We have tested AMD’s new mainstream graphics card with the Radeon HD 2000 architecture and its performance is neither impressive nor depressing,
Despite the similarity of technical characteristics we did not suppose the Radeon HD 2600 XT GDDR4 would be similar to the Nvidia GeForce 8600 GTS in terms of performance. The different pricing of the new card would not make such a comparison correct. However, the new card didn’t show quite well even against the modest GeForce 8600 GT, which has a lower core frequency and lower memory bandwidth than the AMD card.

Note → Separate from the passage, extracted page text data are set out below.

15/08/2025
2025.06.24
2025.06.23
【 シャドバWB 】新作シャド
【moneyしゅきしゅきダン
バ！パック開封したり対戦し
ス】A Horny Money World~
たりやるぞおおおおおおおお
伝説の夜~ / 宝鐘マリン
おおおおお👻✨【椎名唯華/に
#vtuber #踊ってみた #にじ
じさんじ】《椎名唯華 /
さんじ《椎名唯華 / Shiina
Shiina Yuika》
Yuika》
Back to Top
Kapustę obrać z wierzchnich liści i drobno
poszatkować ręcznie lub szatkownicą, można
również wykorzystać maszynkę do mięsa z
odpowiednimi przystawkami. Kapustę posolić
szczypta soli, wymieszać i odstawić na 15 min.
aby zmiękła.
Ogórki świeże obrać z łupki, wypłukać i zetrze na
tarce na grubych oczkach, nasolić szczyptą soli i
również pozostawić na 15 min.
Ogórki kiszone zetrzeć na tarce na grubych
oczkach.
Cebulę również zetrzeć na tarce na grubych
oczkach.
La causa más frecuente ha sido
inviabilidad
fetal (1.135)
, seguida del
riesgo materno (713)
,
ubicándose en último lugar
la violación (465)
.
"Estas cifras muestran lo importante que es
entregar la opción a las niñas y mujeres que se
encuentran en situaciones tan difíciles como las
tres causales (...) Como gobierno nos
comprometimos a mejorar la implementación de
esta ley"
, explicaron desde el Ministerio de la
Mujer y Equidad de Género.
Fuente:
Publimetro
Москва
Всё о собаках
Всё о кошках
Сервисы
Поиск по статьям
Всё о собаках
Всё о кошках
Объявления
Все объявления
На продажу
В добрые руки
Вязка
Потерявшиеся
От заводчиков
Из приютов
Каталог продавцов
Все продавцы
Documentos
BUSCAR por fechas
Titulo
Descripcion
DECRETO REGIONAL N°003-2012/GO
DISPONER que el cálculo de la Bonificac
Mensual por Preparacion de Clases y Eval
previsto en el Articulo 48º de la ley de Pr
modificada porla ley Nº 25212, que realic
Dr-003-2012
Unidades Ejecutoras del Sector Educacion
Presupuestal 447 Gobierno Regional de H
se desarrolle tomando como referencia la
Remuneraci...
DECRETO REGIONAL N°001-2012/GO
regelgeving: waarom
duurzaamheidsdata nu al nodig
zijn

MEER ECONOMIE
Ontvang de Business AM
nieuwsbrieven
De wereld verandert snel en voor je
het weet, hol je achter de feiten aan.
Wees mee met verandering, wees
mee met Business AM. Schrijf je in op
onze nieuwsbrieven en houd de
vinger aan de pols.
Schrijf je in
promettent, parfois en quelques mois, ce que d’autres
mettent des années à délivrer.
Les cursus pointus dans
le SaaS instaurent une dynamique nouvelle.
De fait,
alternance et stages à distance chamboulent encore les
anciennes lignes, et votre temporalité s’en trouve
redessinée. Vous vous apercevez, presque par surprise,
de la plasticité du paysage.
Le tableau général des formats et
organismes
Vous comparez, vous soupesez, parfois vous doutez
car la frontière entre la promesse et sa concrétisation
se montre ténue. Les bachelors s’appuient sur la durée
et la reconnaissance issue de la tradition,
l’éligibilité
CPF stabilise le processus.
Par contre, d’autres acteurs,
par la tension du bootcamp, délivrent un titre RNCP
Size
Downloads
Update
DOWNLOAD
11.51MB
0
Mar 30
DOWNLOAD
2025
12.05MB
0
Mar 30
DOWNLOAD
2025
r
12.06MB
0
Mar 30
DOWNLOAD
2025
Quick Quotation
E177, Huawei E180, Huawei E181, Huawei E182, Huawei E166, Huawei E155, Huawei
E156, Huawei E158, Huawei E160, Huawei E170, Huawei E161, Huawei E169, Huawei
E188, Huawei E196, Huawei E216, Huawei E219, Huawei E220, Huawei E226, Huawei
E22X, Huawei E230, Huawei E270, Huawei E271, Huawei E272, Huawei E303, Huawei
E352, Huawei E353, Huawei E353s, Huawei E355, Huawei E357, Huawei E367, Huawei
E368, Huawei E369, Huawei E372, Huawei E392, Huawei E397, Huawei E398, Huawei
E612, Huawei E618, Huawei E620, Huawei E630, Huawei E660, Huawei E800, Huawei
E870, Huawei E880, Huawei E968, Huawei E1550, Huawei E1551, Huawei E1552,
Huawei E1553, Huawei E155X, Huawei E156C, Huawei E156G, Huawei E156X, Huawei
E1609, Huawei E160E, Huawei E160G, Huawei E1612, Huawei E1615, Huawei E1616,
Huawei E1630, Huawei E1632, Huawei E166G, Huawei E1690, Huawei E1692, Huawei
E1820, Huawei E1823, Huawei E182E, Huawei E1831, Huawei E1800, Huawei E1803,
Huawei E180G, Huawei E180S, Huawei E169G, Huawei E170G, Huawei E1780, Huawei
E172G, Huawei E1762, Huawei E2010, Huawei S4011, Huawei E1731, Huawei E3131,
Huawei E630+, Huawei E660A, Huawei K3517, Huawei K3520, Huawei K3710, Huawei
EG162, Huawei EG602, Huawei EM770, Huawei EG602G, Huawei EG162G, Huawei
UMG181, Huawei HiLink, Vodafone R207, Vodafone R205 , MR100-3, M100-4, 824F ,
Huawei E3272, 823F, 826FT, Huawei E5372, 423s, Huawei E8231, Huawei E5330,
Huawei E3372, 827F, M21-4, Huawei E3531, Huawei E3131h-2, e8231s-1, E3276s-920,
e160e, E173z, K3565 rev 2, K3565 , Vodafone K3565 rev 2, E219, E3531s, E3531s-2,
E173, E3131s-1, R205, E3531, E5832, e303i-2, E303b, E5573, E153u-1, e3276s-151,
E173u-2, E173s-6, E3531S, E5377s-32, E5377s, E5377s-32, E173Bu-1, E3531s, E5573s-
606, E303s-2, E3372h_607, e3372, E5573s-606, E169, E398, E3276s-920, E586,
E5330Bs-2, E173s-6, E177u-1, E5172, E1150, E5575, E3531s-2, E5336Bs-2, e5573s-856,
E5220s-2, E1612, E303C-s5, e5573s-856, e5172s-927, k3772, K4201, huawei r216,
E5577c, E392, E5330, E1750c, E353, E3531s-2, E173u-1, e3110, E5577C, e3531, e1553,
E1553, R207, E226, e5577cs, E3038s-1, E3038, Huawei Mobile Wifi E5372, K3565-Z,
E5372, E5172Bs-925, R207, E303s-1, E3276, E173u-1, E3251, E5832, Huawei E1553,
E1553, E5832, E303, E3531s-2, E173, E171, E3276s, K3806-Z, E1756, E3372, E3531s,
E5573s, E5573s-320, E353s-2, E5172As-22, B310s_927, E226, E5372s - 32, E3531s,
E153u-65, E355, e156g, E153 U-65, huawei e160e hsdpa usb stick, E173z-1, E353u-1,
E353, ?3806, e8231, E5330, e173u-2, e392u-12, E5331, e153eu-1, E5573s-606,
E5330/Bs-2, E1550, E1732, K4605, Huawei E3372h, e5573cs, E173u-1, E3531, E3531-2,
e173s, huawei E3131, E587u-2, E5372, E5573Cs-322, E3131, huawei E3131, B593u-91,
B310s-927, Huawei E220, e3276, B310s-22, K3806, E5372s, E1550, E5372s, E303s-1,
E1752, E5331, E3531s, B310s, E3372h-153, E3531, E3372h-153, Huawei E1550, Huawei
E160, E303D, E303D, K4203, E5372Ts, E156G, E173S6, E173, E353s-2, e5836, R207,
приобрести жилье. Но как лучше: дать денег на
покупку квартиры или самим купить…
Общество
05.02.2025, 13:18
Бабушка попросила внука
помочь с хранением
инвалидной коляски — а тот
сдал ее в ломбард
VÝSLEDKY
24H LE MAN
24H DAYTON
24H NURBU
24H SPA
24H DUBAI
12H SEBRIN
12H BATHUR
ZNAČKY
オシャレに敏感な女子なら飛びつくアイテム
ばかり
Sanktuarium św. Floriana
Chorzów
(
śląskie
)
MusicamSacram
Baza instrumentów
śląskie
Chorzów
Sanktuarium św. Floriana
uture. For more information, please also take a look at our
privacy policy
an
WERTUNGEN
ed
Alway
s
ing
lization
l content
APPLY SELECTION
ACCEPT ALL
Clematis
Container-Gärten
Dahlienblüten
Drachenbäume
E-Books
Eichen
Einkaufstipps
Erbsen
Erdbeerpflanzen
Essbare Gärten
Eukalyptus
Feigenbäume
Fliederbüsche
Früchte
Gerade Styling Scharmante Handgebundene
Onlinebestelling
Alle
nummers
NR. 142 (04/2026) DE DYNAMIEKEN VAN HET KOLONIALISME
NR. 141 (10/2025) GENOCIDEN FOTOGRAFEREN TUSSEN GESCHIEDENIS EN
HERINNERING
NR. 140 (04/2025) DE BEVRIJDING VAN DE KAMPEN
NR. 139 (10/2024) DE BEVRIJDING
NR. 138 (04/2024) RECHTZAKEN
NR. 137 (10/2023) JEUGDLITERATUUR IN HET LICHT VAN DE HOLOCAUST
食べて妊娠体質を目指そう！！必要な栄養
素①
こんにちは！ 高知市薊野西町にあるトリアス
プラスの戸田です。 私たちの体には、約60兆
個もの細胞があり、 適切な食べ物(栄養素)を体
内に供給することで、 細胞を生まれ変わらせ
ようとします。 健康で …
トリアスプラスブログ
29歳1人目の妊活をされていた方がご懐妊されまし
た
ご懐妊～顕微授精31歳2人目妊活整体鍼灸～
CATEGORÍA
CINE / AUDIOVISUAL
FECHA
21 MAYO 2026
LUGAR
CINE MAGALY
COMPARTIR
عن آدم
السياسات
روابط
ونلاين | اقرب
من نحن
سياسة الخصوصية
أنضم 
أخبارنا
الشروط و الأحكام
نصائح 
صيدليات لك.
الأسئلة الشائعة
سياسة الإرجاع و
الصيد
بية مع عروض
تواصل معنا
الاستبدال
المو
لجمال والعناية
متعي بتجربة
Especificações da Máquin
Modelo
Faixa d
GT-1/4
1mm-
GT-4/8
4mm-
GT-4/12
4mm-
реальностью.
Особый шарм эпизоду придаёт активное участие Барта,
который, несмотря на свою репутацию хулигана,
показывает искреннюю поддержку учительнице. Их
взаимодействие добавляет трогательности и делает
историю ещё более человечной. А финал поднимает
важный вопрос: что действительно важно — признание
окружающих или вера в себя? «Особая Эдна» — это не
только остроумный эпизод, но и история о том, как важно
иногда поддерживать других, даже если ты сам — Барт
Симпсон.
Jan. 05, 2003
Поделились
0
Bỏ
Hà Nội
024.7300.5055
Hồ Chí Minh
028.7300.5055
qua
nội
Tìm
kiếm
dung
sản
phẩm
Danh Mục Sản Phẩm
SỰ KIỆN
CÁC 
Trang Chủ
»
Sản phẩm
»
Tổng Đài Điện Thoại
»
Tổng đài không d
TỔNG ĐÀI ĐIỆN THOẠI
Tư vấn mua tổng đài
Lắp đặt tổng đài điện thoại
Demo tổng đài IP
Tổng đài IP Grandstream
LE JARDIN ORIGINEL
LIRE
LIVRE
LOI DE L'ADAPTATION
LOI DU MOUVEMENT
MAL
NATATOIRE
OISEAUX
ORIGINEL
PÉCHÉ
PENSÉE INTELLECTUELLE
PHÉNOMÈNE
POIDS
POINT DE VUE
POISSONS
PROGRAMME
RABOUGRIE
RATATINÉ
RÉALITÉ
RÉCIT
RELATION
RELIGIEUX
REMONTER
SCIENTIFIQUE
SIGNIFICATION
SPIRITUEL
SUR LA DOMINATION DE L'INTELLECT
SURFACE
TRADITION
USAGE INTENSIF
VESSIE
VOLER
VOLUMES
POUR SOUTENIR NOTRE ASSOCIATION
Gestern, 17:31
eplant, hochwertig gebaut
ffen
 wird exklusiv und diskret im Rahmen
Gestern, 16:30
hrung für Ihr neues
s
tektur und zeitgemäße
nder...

Yes, the developers from the former ATI Technologies created an inexpensive mainstream 65nm GPU that can work at 800MHz and has a serious computing capability, but this was done by means of cutting down the texture and raster processors of the chip. The chip has only 8 TMUs and 4 ROPs as a result. Perhaps this was necessary to keep the amount of transistors, the level of heat dissipation and power consumption of the RV630 within reasonable limits, but this compromise affected the performance of the Radeon HD 2600 XT even in its GDDR4 version.
As a consequence, the Radeon HD 2600 XT GDDR4 is slower than the GeForce 8600 GT in a significant amount out of 20 tests. In about 7 tests (depending how to count, see the table below), not including the overall 3DMark scores, it beats the opponent and in some other tests, counting Far Cry in HDR mode as a separate test, the two match one another’s performance. This is not impressive for a 2007 product with a unified architecture and DirectX 10 support, and with GDDR4 memory clocked at over 1GHz. We should acknowledge that the Radeon HD 2600 XT performs well in applications that focus on math1ematics-heavy special effects and can even challenge the GeForce 8600 GTS that feels a lack of computing power then. Call of Juarez and Splinter Cell: Double Agent are examples of such games.
The ATI Radeon HD 2600 XT GDDR4 does somewhat better in DirectX 10 applications that require a lot of computing power, but its speed is so low that it doesn’t really matter that the opponents are even slower.
Generally speaking, the performance level of solutions of the class the Radeon HD 2600 XT and GeForce 8600 GT belongs to is low. Earlier we recommended owners of Radeon X1950 Pro and GeForce 8600 GTS to disable FSAA and transparency antialiasing and now we recommend doing the same to owners of Radeon HD 2600 XT GDDR4 or GeForce 8600 GT cards. In some games you may even have to reduce the level of detail or switch into 1024x768 resolution.
On the other hand, if you are seeking a graphics card for multimedia applications, the Radeon HD 2600 XT will be the best choice due to its full hardware support for decoding both H.264 and VC-1 as well as for audio-over-HDMI feature. Nvidia’s solutions can’t offer this.